On the basis of these findings, Aleksovski was found not guilty on two counts of grave breaches of the Geneva Conventions.
The prosecution argued that since the "Croatian authorities exercised overall control over the HVO in the first half of 1993", the conflict was, therefore, international and the detainees, as prisoners of Croatia, were protected by the terms of the Geneva Conventions.
The prosecution pointed to the appeals chamber decision in the Dusko Tadic case (see Tribunal Update 134) issued shortly after the Aleksovski judgement. In the Tadic case the judges ruled that the "overall" control of Bosnian Serb armed forces by the Federal Republic of Yugoslavia in the Prijedor region made that conflict international in character.

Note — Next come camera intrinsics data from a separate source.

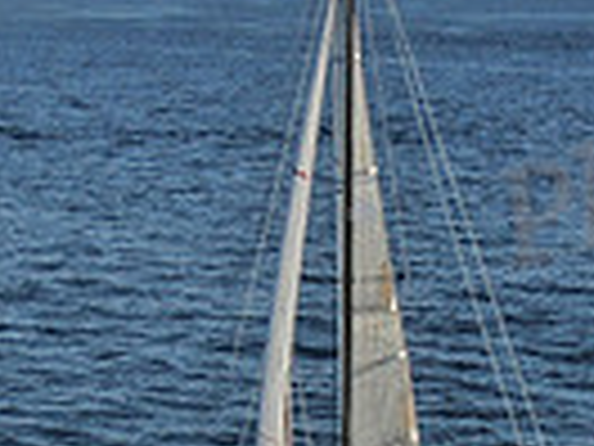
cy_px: 471
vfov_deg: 9.3
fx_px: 2711
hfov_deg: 12.5
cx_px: 243
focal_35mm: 158
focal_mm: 6.08
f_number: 3.3
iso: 100
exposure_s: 1/2000
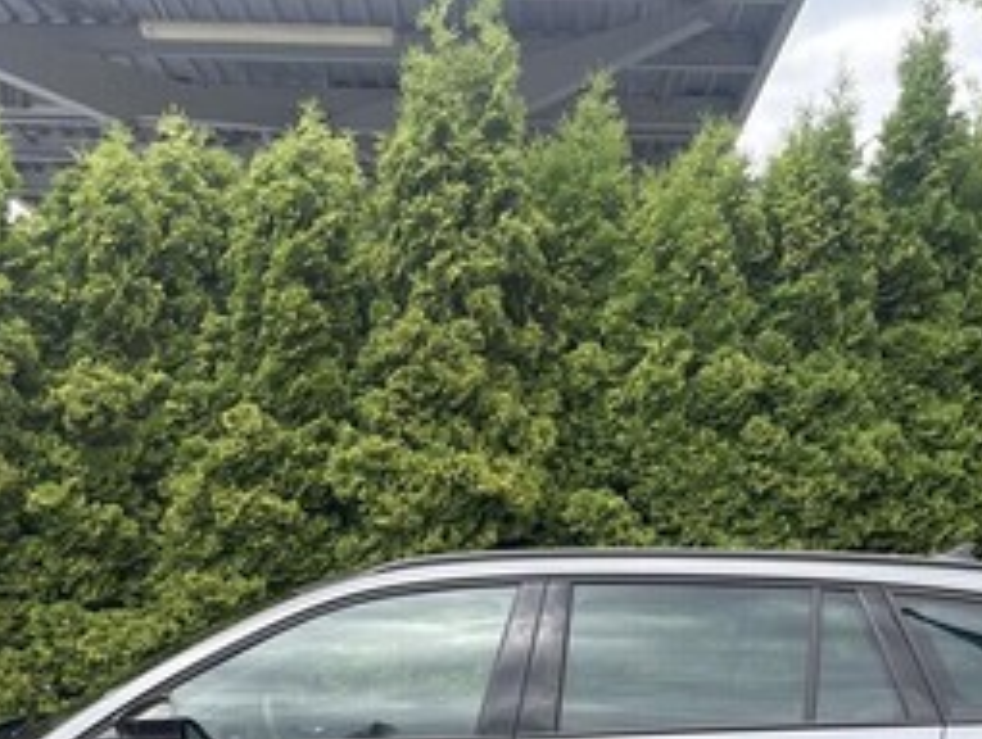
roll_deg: -1.7
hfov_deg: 34.3
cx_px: 481
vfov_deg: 24.6
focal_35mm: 56
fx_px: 1591
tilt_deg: -6.2
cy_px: 791
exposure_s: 1/612
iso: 50
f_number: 1.6
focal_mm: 4.2
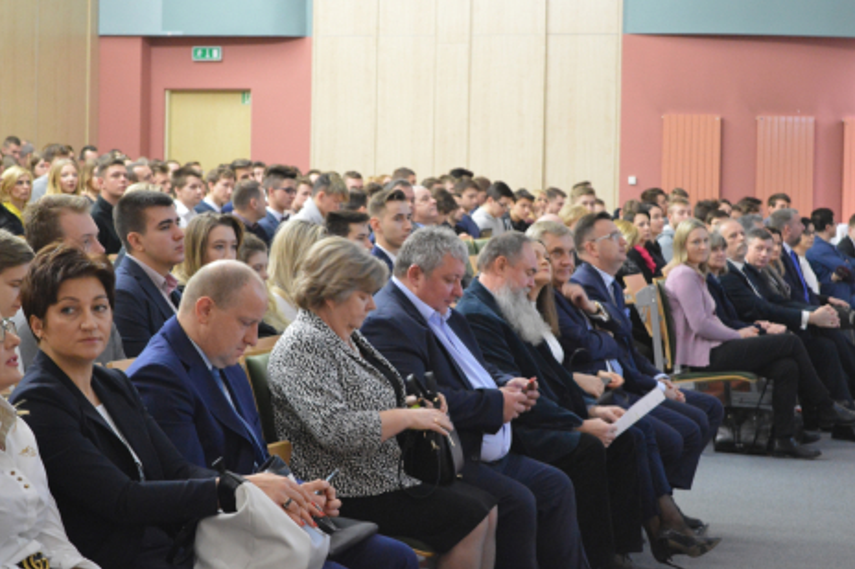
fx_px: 2030
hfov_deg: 23.8
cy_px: 282
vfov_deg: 16.0
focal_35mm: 86
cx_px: 441
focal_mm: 55
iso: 3200
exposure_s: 1/15
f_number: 5.6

Aleksovski's defence rejected the applicability of the "overall control" test, arguing that the conflict between Bosnian Serbs and Muslims was totally different in nature from the conflict between Bosnian Croats and Muslims. The defence pointed out that Zagreb and Sarajevo maintained diplomatic relations throughout the war in Bosnia-Herzegovina and that there was no conflict between the state of Croatia and the state of Bosnia-Herzegovina or its Muslim community.
The appeal court accepted the prosecution's case calling for a review of the term of sentence. But the court opted to reserve judgement on the issues of the applicability of the Geneva Conventions and Aleksovski's responsibility for prisoners outside the prison.
Presiding judge Richard May announced that a revised sentence and a reasoned judgement on the remaining prosecution appeal grounds would be pronounced "in due course."